#### Selected extract ####

In [22]:
import os
import numpy as np
import pandas as pd
import torch
from torch import nn
from transformers import AutoTokenizer, AutoModel

# ------------ paths & constants ------------
CSV_PATH   = "../data/cleaned_courses.csv"   # adjust if needed
MODEL_DIR  = "model_v5_NEW_VIEWS"                      # where you saved training
TEXT_COLUMN = "TextForBERT"                  # same as training
MODEL_NAME = "bert-base-uncased"             # same as training
PROJ_DIM   = 256                             # same as training
MAX_LEN    = 64

device = torch.device("cuda" if torch.cuda.is_available() else "cpu")
print("Using device:", device)


Using device: cuda


In [23]:
class CourseEncoder(nn.Module):
    def __init__(self, base_model_name: str = MODEL_NAME, proj_dim: int = PROJ_DIM):
        super().__init__()
        self.bert = AutoModel.from_pretrained(base_model_name)
        hidden = self.bert.config.hidden_size
        self.proj = nn.Sequential(
            nn.Linear(hidden, hidden),
            nn.ReLU(),
            nn.Linear(hidden, proj_dim)
        )

    def forward(self, input_ids, attention_mask):
        out = self.bert(
            input_ids=input_ids,
            attention_mask=attention_mask,
            output_hidden_states=False
        )
        last_hidden = out.last_hidden_state  # (B, L, H)

#### Entries supplied ####

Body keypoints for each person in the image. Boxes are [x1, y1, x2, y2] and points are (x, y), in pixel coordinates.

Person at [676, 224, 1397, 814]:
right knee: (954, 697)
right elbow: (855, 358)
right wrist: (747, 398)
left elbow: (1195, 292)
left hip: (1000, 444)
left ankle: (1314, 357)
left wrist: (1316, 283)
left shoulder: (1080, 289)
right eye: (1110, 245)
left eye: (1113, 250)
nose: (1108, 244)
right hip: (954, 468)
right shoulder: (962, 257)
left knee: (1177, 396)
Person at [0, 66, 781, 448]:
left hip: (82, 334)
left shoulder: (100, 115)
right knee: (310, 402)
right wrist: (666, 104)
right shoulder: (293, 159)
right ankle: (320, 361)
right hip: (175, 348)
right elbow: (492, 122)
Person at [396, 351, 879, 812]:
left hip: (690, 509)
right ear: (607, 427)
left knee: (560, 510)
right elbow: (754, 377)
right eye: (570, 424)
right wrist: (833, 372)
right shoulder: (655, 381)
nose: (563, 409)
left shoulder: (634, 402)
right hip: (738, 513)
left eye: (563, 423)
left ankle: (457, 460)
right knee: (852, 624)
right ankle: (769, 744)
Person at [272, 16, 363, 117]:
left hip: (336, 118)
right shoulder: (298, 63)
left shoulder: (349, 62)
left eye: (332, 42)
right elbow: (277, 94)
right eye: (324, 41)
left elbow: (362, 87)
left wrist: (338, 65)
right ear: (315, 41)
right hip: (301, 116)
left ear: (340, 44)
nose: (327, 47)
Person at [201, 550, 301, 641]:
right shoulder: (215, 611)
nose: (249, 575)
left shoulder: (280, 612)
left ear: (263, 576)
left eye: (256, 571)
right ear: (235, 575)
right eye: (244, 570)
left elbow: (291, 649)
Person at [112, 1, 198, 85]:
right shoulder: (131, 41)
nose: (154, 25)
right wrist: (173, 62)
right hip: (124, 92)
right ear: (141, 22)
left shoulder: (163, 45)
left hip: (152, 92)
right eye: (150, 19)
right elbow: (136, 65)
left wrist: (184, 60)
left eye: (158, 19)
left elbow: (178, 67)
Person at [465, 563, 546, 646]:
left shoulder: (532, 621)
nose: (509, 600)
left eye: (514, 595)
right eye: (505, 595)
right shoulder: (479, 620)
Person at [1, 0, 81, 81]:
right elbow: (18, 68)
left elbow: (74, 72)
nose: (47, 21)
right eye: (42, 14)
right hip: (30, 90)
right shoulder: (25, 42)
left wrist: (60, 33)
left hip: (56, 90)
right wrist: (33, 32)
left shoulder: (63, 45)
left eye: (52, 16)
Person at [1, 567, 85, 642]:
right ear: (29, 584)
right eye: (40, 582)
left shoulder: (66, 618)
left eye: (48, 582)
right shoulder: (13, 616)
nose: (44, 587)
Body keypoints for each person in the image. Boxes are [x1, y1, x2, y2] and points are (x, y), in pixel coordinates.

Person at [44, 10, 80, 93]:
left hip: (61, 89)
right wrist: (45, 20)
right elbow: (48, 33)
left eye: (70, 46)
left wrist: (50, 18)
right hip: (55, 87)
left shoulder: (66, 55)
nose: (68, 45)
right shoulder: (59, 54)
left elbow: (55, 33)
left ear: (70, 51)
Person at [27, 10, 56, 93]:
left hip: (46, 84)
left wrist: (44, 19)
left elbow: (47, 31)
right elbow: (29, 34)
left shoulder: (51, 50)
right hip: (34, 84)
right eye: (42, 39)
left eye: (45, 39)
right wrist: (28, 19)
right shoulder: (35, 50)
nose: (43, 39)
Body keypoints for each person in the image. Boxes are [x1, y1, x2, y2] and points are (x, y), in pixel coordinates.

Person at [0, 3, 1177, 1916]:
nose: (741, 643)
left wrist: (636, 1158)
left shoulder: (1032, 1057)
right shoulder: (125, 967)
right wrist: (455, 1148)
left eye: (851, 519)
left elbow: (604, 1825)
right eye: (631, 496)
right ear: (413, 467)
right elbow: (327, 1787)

####

| The problem |
In the course encoder code above, reproduce the passage that begins at "Using device: cuda" and stops after "super().__init__()".

| Result of this exercise |
Using device: cuda


In [23]:
class CourseEncoder(nn.Module):
    def __init__(self, base_model_name: str = MODEL_NAME, proj_dim: int = PROJ_DIM):
        super().__init__()